# How to Lib/DLL for FreeBSD on Windows



## Musharraf (Jan 25, 2011)

Hi all,

I am developer on Windows Platform, and I want to port my Windows DLL into FreeBSD LiB/DLL. I don*'*t know whether LIB or DLL supportable on FreeBSD Platform.


Please let me know how is it possible to make Lib/DLL for FreeBSD on Windows Platform.


Thanks
Musharraf Hussain


----------



## mk (Jan 25, 2011)

FreeBSD porter's handbook


----------



## SirDice (Jan 25, 2011)

DLLs are primarily a windows thing. It's done slightly different on *nix but the principles are the same.

See rtld(1) for instance.


----------



## Musharraf (Jan 25, 2011)

*How to make LIB for FreeBSD in Windows Platform*

Hi SirDice,

Let me know how is it possible to make LIB  for FreeBSD on Windows platform.

Note, I am using Windows

Thanks


----------



## SirDice (Jan 25, 2011)

Musharraf said:
			
		

> Let me know how is it possible to make LIB  for FreeBSD on Windows platform.

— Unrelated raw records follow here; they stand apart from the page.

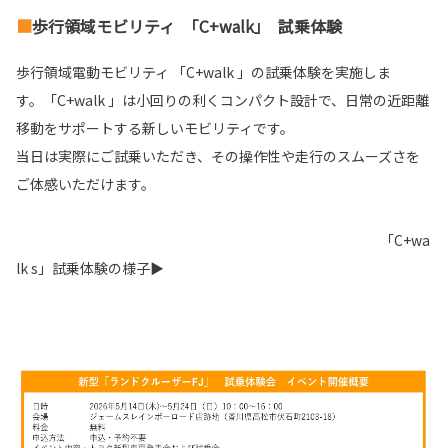
■
歩行領域モビリティ
「
C+walk
」
試乗体験
歩行領域電動モビリティ 「
C+walk
」の試乗体験を実施しま
す。
「
C+walk
」は小回りの利くコンパクト設計で、日常の近距離
移動
をサポートする新しいモビリティです。
当日は実際にご試乗いただき、その操作性や走行のスムーズさを
ご体感いただけます。
「
C+wa
lk
s
」試乗体験の様子▶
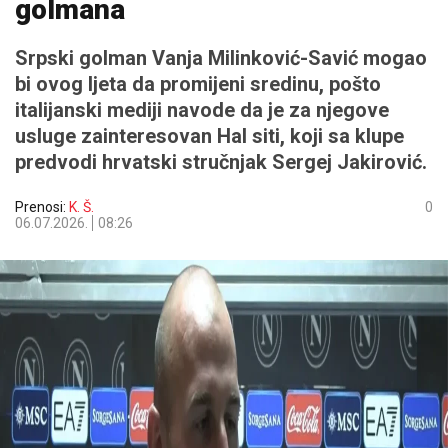
golmana
Srpski golman Vanja Milinković-Savić mogao
bi ovog ljeta da promijeni sredinu, pošto
italijanski mediji navode da je za njegove
usluge zainteresovan Hal siti, koji sa klupe
predvodi hrvatski stručnjak Sergej Jakirović.
Prenosi:
K. Š.
0
06.07.2026.
08:26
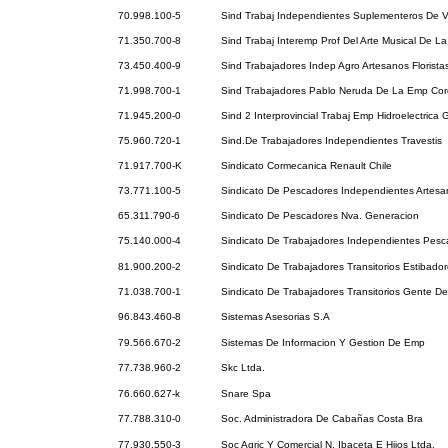
70.998.100-5
Sind Trabaj Independientes Suplementeros De V
71.350.700-8
Sind Trabaj Interemp Prof Del Arte Musical De La
73.450.400-9
Sind Trabajadores Indep Agro Artesanos Florista
71.998.700-1
Sind Trabajadores Pablo Neruda De La Emp Cor
71.945.200-0
Sind 2 Interprovincial Trabaj Emp Hidroelectrica 
75.960.720-1
Sind.De Trabajadores Independientes Travestis
71.917.700-K
Sindicato Cormecanica Renault Chile
73.771.100-5
Sindicato De Pescadores Independientes Artesa
65.311.790-6
Sindicato De Pescadores Nva. Generacion
75.140.000-4
Sindicato De Trabajadores Independientes Pesc
81.900.200-2
Sindicato De Trabajadores Transitorios Estibador
71.038.700-1
Sindicato De Trabajadores Transitorios Gente D
96.843.460-8
Sistemas Asesorias S.A
79.566.670-2
Sistemas De Informacion Y Gestion De Emp
77.738.960-2
Skc Ltda.
76.660.627-k
Snare Spa
77.788.310-0
Soc. Administradora De Cabañas Costa Bra
77.930.550-3
Soc Agric Y Comercial N. Ibaceta E Hijos Ltda.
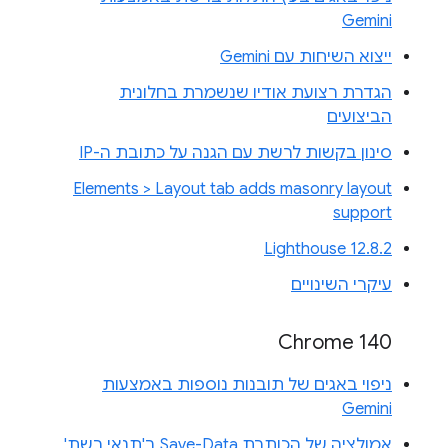
Gemini
ייצוא השיחות עם Gemini
הגדרת רצועת אודיו שנשמרת בחלונית
הביצועים
סינון בקשות לרשת עם הגנה על כתובת ה-IP
Elements > Layout tab adds masonry layout
support
Lighthouse 12.8.2
עיקרי השינויים
Chrome 140
ניפוי באגים של תובנות נוספות באמצעות
Gemini
אמולציה של הכותרת Save-Data ב'תנאי רשת'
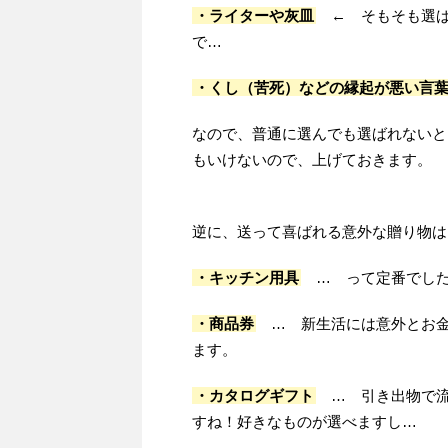
・ライターや灰皿
← そもそも選ば
で…
・くし（苦死）などの縁起が悪い言
なので、普通に選んでも選ばれないと
もいけないので、上げておきます。
逆に、送って喜ばれる意外な贈り物は
・キッチン用具
… って定番でした
・商品券
… 新生活には意外とお金
ます。
・カタログギフト
… 引き出物で流
すね！好きなものが選べますし…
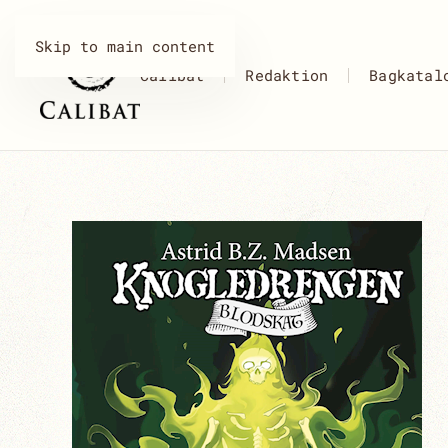
Skip to main content
Calibat
Redaktion
Bagkatal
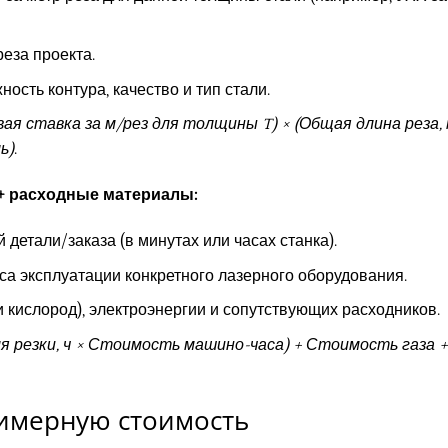
еза проекта.
сть контура, качество и тип стали.
я ставка за м/рез для толщины T) × (Общая длина реза, 
ь)
.
 + расходные материалы:
детали/заказа (в минутах или часах станка).
а эксплуатации конкретного лазерного оборудования.
и кислород), электроэнергии и сопутствующих расходников.
 резки, ч × Стоимость машино-часа) + Стоимость газа +
римерную стоимость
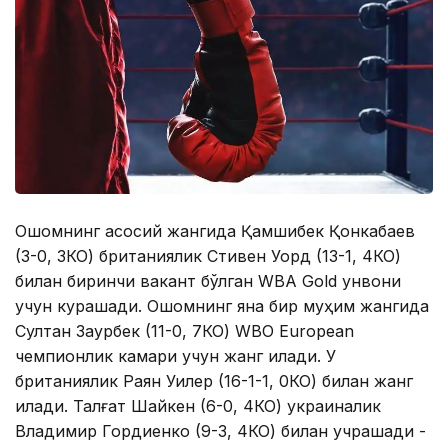
Оқшомнинг асосий жангида Қамшибек Қонкабаев
(3-0, 3КО) британиялик Стивен Уорд (13-1, 4КО)
билан биринчи вакант бўлган WBA Gold унвони
учун курашади. Оқшомнинг яна бир муҳим жангида
Султан Заурбек (11-0, 7КО) WBО Еuropean
чемпионлик камари учун жанг қилади. У
британиялик Раян Уилер (16-1-1, 0КО) билан жанг
қилади. Талғат Шайкен (6-0, 4КО) украиналик
Владимир Гордиенко (9-3, 4КО) билан учрашади -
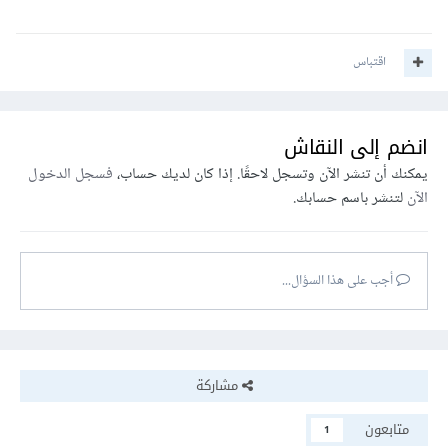
اقتباس
انضم إلى النقاش
يمكنك أن تنشر الآن وتسجل لاحقًا. إذا كان لديك حساب،
فسجل الدخول
الآن
لتنشر باسم حسابك.
أجب على هذا السؤال...
مشاركة
متابعون
1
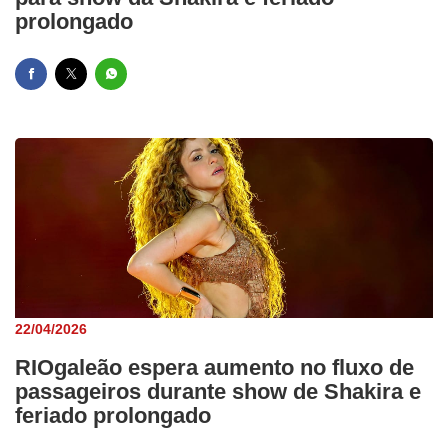
prolongado
22/04/2026
RIOgaleão espera aumento no fluxo de
passageiros durante show de Shakira e
feriado prolongado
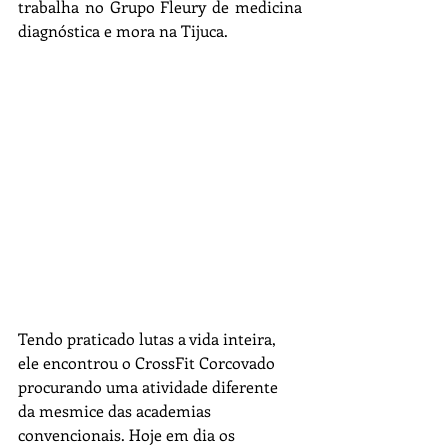
trabalha no Grupo Fleury de medicina 
diagnóstica e mora na Tijuca.
Tendo praticado lutas a vida inteira, 
ele encontrou o CrossFit Corcovado 
procurando uma atividade diferente 
da mesmice das academias 
convencionais. Hoje em dia os 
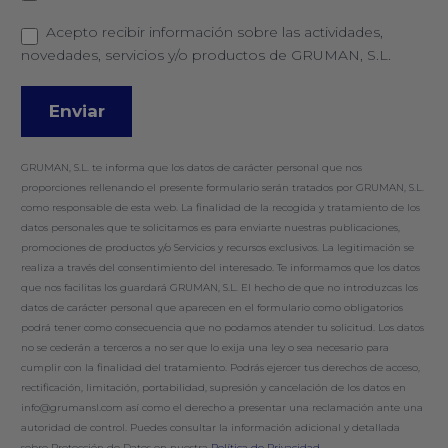
Acepto recibir información sobre las actividades,
novedades, servicios y/o productos de GRUMAN, S.L.
GRUMAN, S.L. te informa que los datos de carácter personal que nos
proporciones rellenando el presente formulario serán tratados por GRUMAN, S.L.
como responsable de esta web. La finalidad de la recogida y tratamiento de los
datos personales que te solicitamos es para enviarte nuestras publicaciones,
promociones de productos y/o Servicios y recursos exclusivos. La legitimación se
realiza a través del consentimiento del interesado. Te informamos que los datos
que nos facilitas los guardará GRUMAN, S.L. El hecho de que no introduzcas los
datos de carácter personal que aparecen en el formulario como obligatorios
podrá tener como consecuencia que no podamos atender tu solicitud. Los datos
no se cederán a terceros a no ser que lo exija una ley o sea necesario para
cumplir con la finalidad del tratamiento. Podrás ejercer tus derechos de acceso,
rectificación, limitación, portabilidad, supresión y cancelación de los datos en
info@grumansl.com así como el derecho a presentar una reclamación ante una
autoridad de control. Puedes consultar la información adicional y detallada
sobre Protección de Datos en nuestra
Política de Privacidad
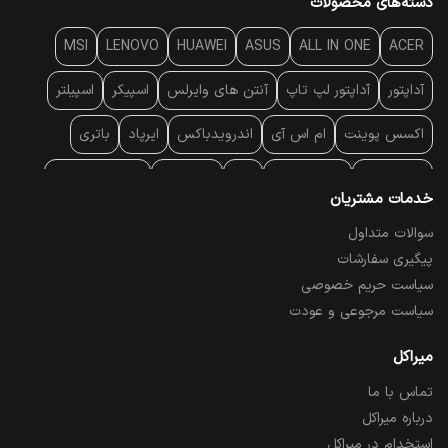
دسته‌های محصولات
MSI
LENOVO
HUAWEI
ASUS
ALL IN ONE
ACER
آداپتور
آداپتور لپ تاپ
آنتن‌ های وایرلس
اسپیکر
اسپیلتر
اکسس پوینت
ام اس آی
اندرویدباکس
ایرپاد
باتری
بارکد خوان
برند لپ تاپ
پاور
پاور بانک
پایه خنک کننده
خدمات مشتریان
پایه سقفی
پایه نگهدارنده
پچ کورد شبکه
پد موس
پردازنده
سوالات متداول
پیگیری سفارشات
پرده نمایش
پرینتر حرارتی
پرینتر لیبل - بارکد
پرینتر لیزری
سیاست حریم خصوصی
تبلت و موبایل
تجهیزات پسیو شبکه
تلفن رومیزی تحت شبکه
سیاست مرجوعی و عودت
تلویزیون
چراغ مطالعه
حافظه SSD
خمیر سیلیکون
میراکل
تماس با ما
درایو نوری
درایو نوری اکسترنال
دستگاه حضور غیاب
درباره میراکل
دستگاه ضبط تصاویر
دسته بازی
دوربین مدار بسته
رک
استخدام در میراکل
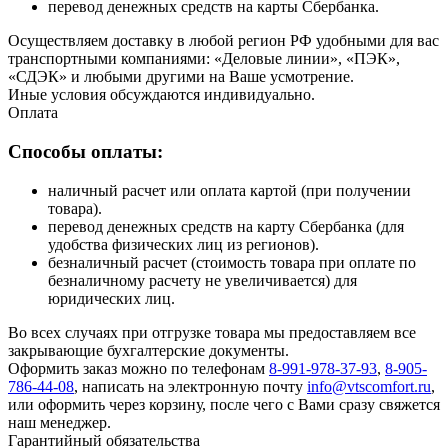
перевод денежных средств на карты Сбербанка.
Осуществляем доставку в любой регион РФ удобными для вас
транспортными компаниями: «Деловые линии», «ПЭК»,
«СДЭК» и любыми другими на Ваше усмотрение.
Иные условия обсуждаются индивидуально.
Оплата
Способы оплаты:
наличный расчет или оплата картой (при получении
товара).
перевод денежных средств на карту Сбербанка (для
удобства физических лиц из регионов).
безналичный расчет (стоимость товара при оплате по
безналичному расчету не увеличивается) для
юридических лиц.
Во всех случаях при отгрузке товара мы предоставляем все
закрывающие бухгалтерские документы.
Оформить заказ можно по телефонам
8-991-978-37-93
,
8-905-
786-44-08
, написать на электронную почту
info@vtscomfort.ru
,
или оформить через корзину, после чего с Вами сразу свяжется
наш менеджер.
Гарантийный обязательства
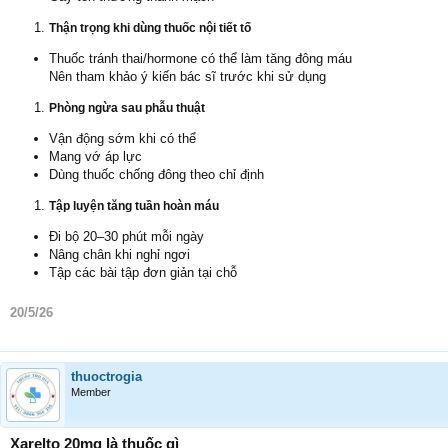
Thận trọng khi dùng thuốc nội tiết tố
Thuốc tránh thai/hormone có thể làm tăng đông máu
Nên tham khảo ý kiến bác sĩ trước khi sử dụng
Phòng ngừa sau phẫu thuật
Vận động sớm khi có thể
Mang vớ áp lực
Dùng thuốc chống đông theo chỉ định
Tập luyện tăng tuần hoàn máu
Đi bộ 20–30 phút mỗi ngày
Nâng chân khi nghỉ ngơi
Tập các bài tập đơn giản tại chỗ
20/5/26
thuoctrogia
Member
Xarelto 20mg là thuốc gì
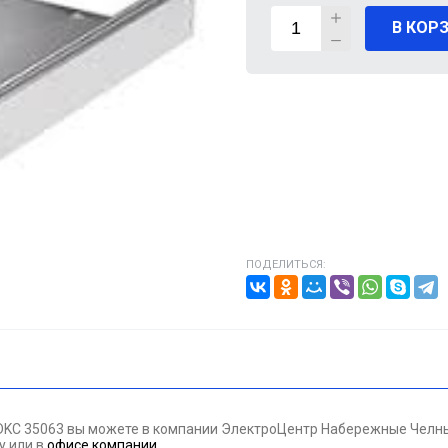
В КОР
ВИГАТЕЛИ
А КАБЕЛЯ
20% от цены)
ОНТАЖНЫЕ ИЗДЕЛИЯ
НИКА
ПОДЕЛИТЬСЯ:
/ПТ
МАЗОЧНЫЕ МАТЕРИАЛЫЕ
ПАН ДАВЛЕНИЯ
) DKC 35063 вы можете в компании ЭлектроЦентр Набережные Челны
ЪЕМНОЕ ОБОРУДОВАНИЕ
ну
или в
офисе компании
.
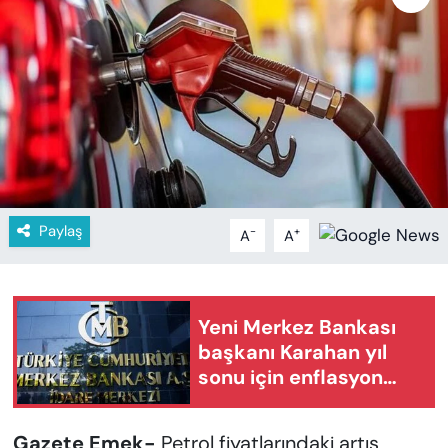
KADIN
SAĞLIK
SPOR
KÜLTÜR-SANAT
MAGAZİN
Paylaş
-
+
A
A
ÖZEL HABER
YAZAR KÖŞESİ
Yeni Merkez Bankası
başkanı Karahan yıl
SİYASET
sonu için enflasyon
tahminlerini açıkladı
VAN VE DİYARBAKIR HABERLERİ
Gazete Emek-
Petrol fiyatlarındaki artış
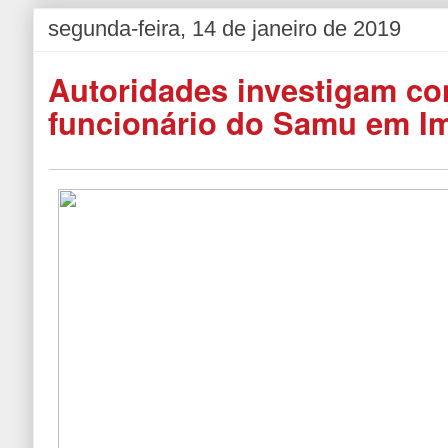
segunda-feira, 14 de janeiro de 2019
Autoridades investigam co
funcionário do Samu em Im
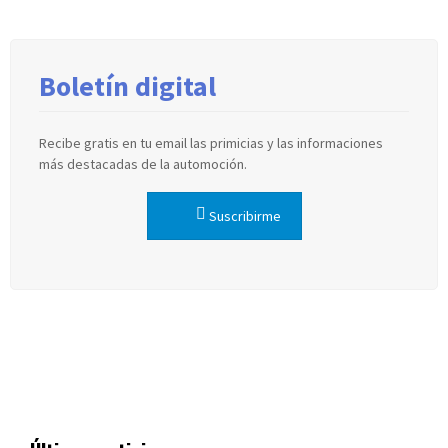
Boletín digital
Recibe gratis en tu email las primicias y las informaciones
más destacadas de la automoción.
Suscribirme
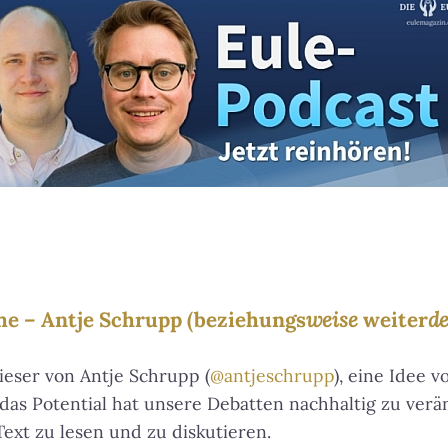
he – Antje Schrupp (beziehungs
weise
weiter
d
ieser von Antje Schrupp (
@antjeschrupp
), eine Idee v
d das Potential hat unsere Debatten nachhaltig zu ver
Text zu lesen und zu diskutieren.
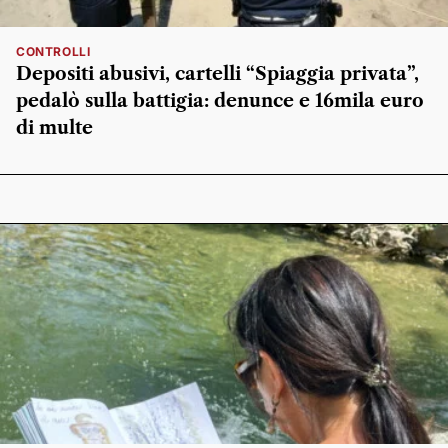
CONTROLLI
Depositi abusivi, cartelli “Spiaggia privata”,
pedalò sulla battigia: denunce e 16mila euro
di multe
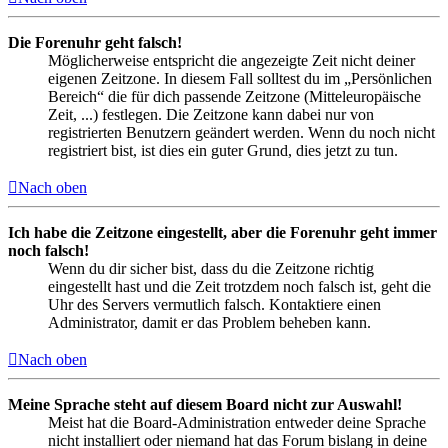
Die Forenuhr geht falsch!
Möglicherweise entspricht die angezeigte Zeit nicht deiner
eigenen Zeitzone. In diesem Fall solltest du im „Persönlichen
Bereich“ die für dich passende Zeitzone (Mitteleuropäische
Zeit, ...) festlegen. Die Zeitzone kann dabei nur von
registrierten Benutzern geändert werden. Wenn du noch nicht
registriert bist, ist dies ein guter Grund, dies jetzt zu tun.
Nach oben
Ich habe die Zeitzone eingestellt, aber die Forenuhr geht immer
noch falsch!
Wenn du dir sicher bist, dass du die Zeitzone richtig
eingestellt hast und die Zeit trotzdem noch falsch ist, geht die
Uhr des Servers vermutlich falsch. Kontaktiere einen
Administrator, damit er das Problem beheben kann.
Nach oben
Meine Sprache steht auf diesem Board nicht zur Auswahl!
Meist hat die Board-Administration entweder deine Sprache
nicht installiert oder niemand hat das Forum bislang in deine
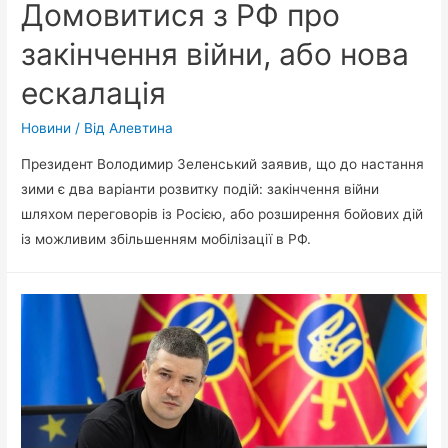
Домовитися з РФ про
закінчення війни, або нова
ескалація
Новини
/ Від
Алевтина
Президент Володимир Зеленський заявив, що до настання
зими є два варіанти розвитку подій: закінчення війни
шляхом переговорів із Росією, або розширення бойових дій
із можливим збільшенням мобілізації в РФ.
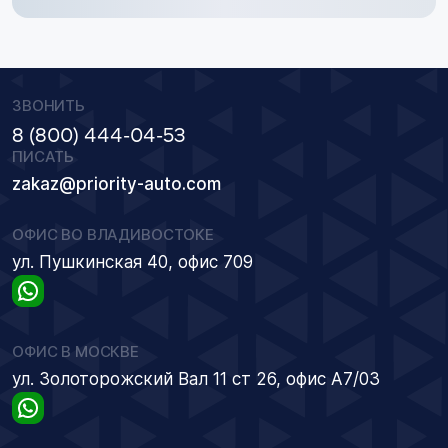
ЗВОНИТЬ
8 (800) 444-04-53
ПИСАТЬ
zakaz@priority-auto.com
ОФИС ВО ВЛАДИВОСТОКЕ
ул. Пушкинская 40, офис 709
ОФИС В МОСКВЕ
ул. Золоторожский Вал 11 ст 26, офис А7/03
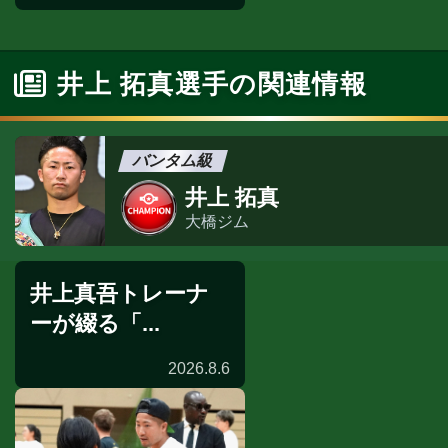
WBC
井上 拓真選手の関連情報
バンタム級
井上 拓真
大橋ジム
井上真吾トレーナ
ーが綴る「...
2026.8.6
著書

I'm sure it's possible but I have no idea how to do this on Windows.


----------



## Zare (Apr 2, 2012)

It could be possible with cross-compilation, but quick google reveals no results with Windows host (gcc/mingw) and FreeBSD target. The easiest way would be to install a FreeBSD virtual machine under VirtualBox and do a native build. Of course, first step would be to port your code to FreeBSD. Interfaces are completely different - you'll have less work if you have clean separation between interfaces and logic in your code.


----------